--- BEGIN Document excerpt ---

I had two options to start this post with:
Ivy waved the wet handkerchief, as much as to say, words cannot possibly articulate my profound distress. Then, because Ivy never settled for meaningful gestures when verbal embellishments could compound the effect, she said, "Words cannot possibly articulate my profound distress.”
"I did so want to see the Highlands," said Miss Hisselpenny. As though there would be some sort of line, drawn on the ground, that indicated transition from one part of Scotland to the next. Miss Hisselpenny had already commented that Scotland looked a lot like England, in a tone of voice that suggested this a grave error on the landscape's part.
As long as Carriger gives me a paragraph or two like that every dozen pages or so, I'm in. She's just so fun to read. Even when not picking on poor Ivy Hisselpenny. Almost every review I've read for this book has included/started with this warning, and I might as well follow along -- DO NOT read anything, including the back cover copy, about the third volume in this series -- Blameless -- until you've read the last page of this book. Even if you've not read any of the first book, and are just considering the series. Don't. Just don't.
That public service out of the way, let's focus on this one: Alexia and Conall have been married for a few months now, and things are going pretty well, settling into a pattern, if nothing else. Then a couple of unusual things happen -- a good number of werewolf regiments are recalled from India to have a short leave before being redeployed to Africa. Around the same time, a good number of the supernatural set in London is suddenly, briefly, and inexplicably normal.
Naturally, this gets the attention of Queen Victoria and her soulless advisor -- as well as Alexia's werewolf husband and his agency, her vampire friend and his entourage -- and well, pretty much everyone. How did this happen? What made it stop? Some want to be able to duplicate the effect and make it widespread and permanent. Others want to make sure it never happens again.

--- END Document excerpt ---

**Brief A**
Reproduce the part of the book review that opens with the words containing "As long as Carriger" and closes with "Don't. Just don't.".
**Brief B**
In the book review, why does Ivy say the words aloud after already waving her handkerchief to show the same feeling? Answer in one to three sentences.
**Brief C**
Sum up the book review in two sentences.

--- BEGIN Dataset records ---

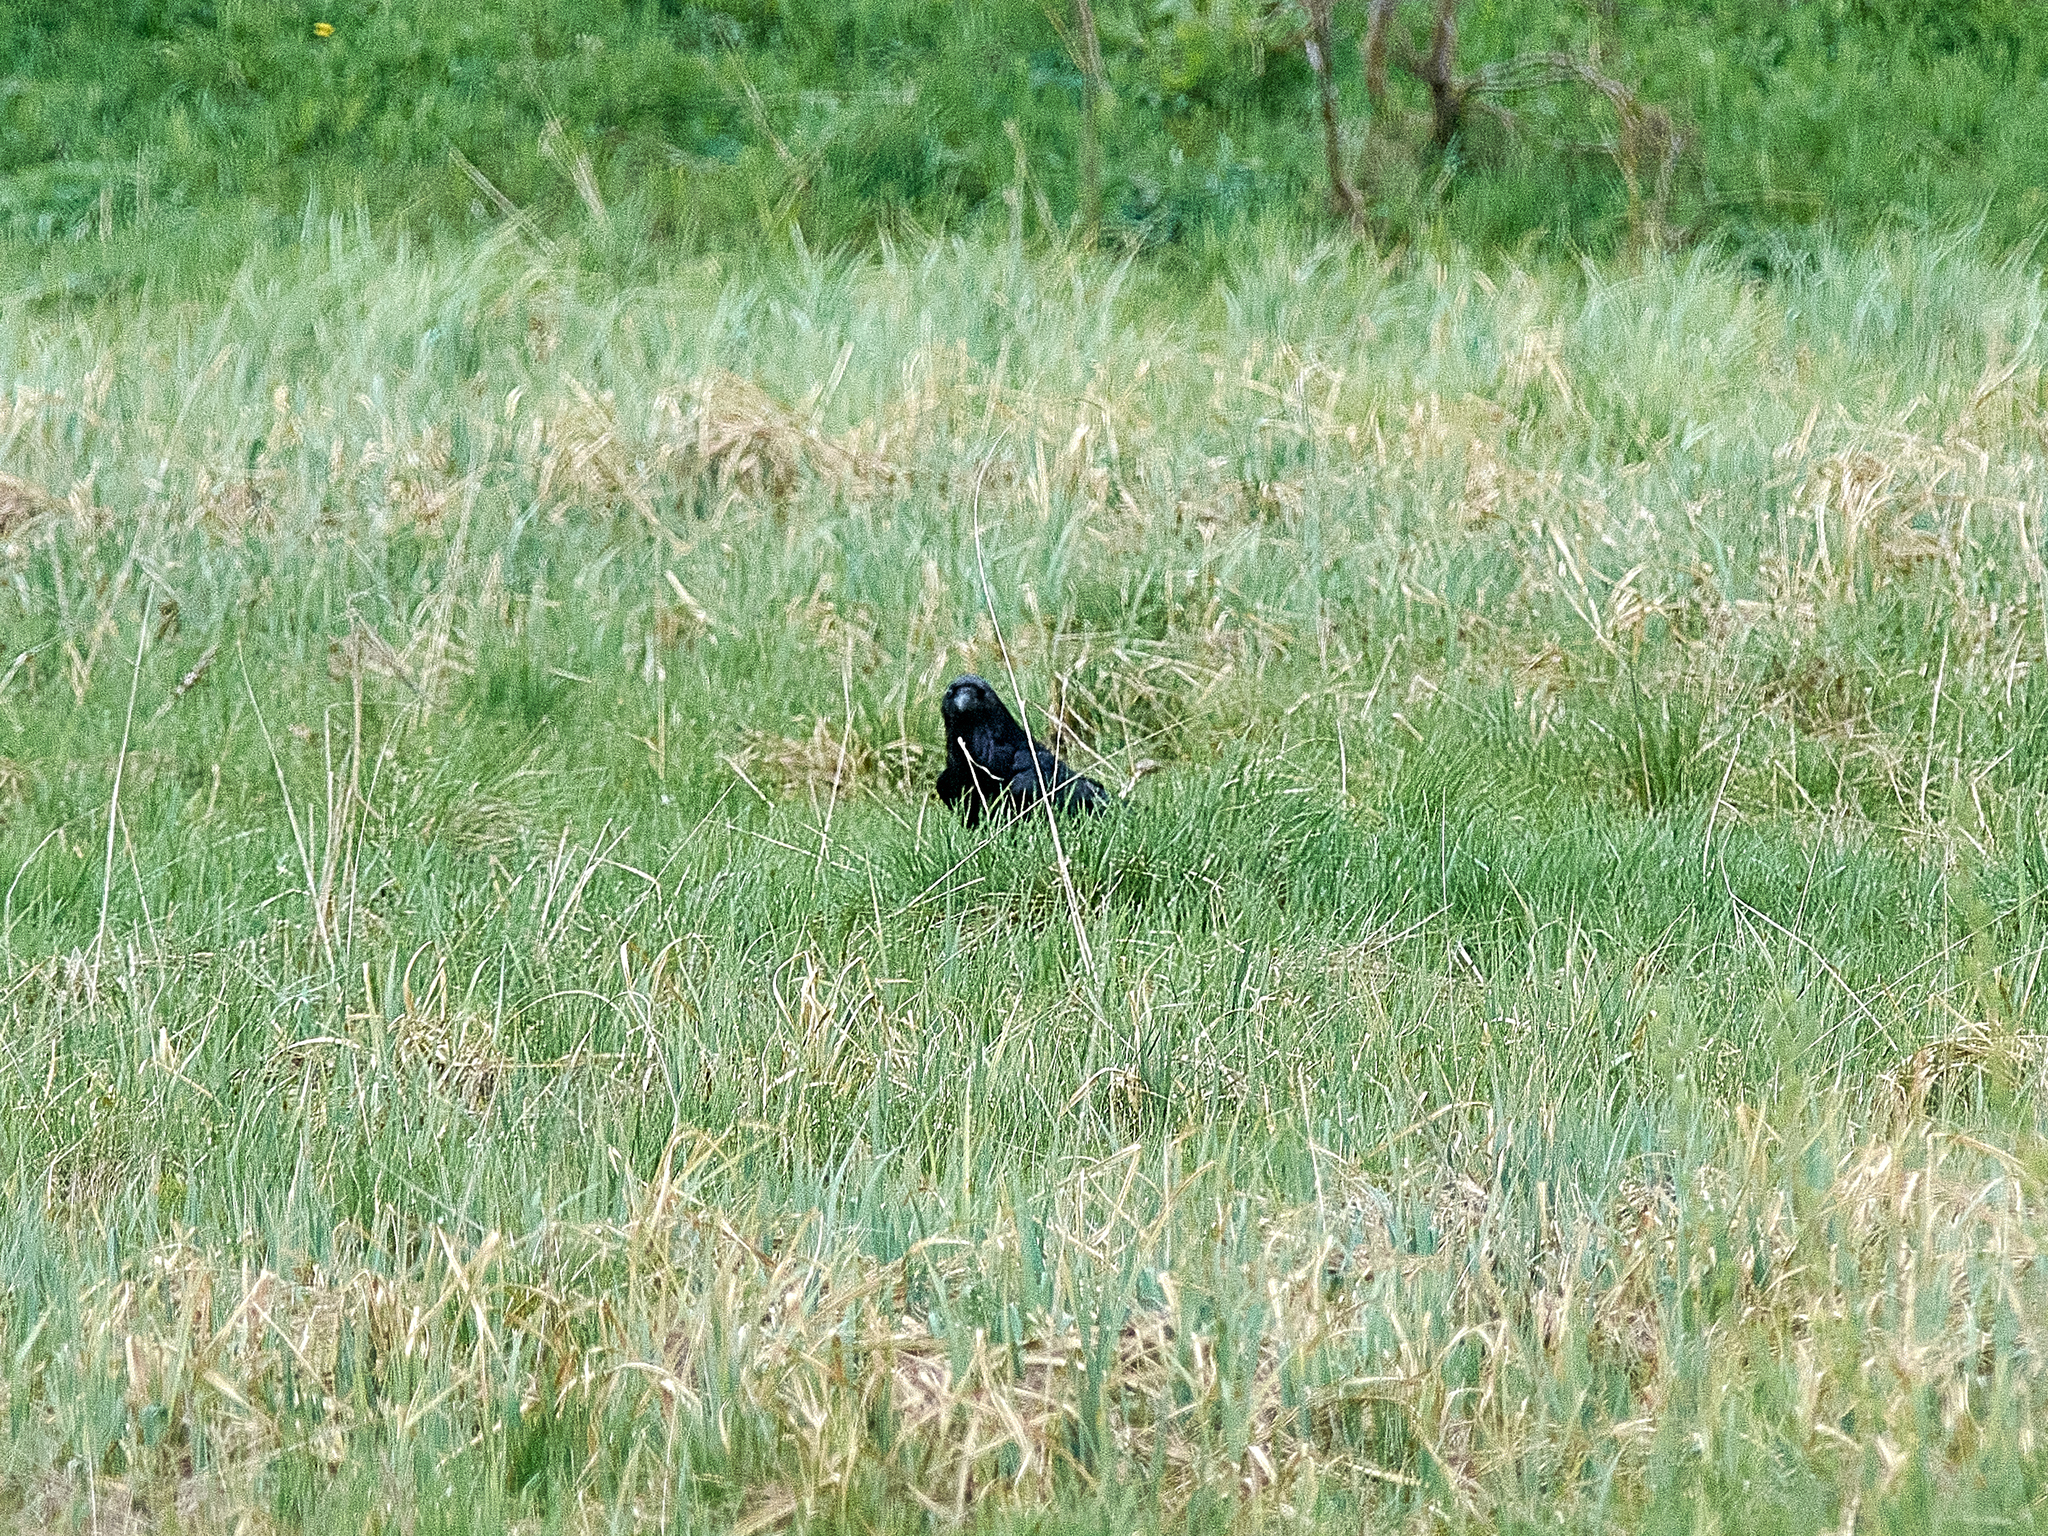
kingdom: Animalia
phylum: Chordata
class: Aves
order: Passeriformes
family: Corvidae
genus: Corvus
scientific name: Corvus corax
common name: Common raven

--- END Dataset records ---

**Correct response A**
As long as Carriger gives me a paragraph or two like that every dozen pages or so, I'm in. She's just so fun to read. Even when not picking on poor Ivy Hisselpenny. Almost every review I've read for this book has included/started with this warning, and I might as well follow along -- DO NOT read anything, including the back cover copy, about the third volume in this series -- Blameless -- until you've read the last page of this book. Even if you've not read any of the first book, and are just considering the series. Don't. Just don't.

**Correct response B**
Ivy never settled for meaningful gestures when verbal embellishments could compound the effect. She spoke the words to add to what the gesture had already shown.

**Correct response C**
The reviewer finds Carriger fun to read, quotes passages about Ivy Hisselpenny, and warns readers not to read anything about the third volume, Blameless, until they have finished this book. In this one, Alexia and Conall have been married a few months when werewolf regiments are recalled from India and many of London's supernatural set briefly and inexplicably become normal, which draws the attention of Queen Victoria and pretty much everyone else.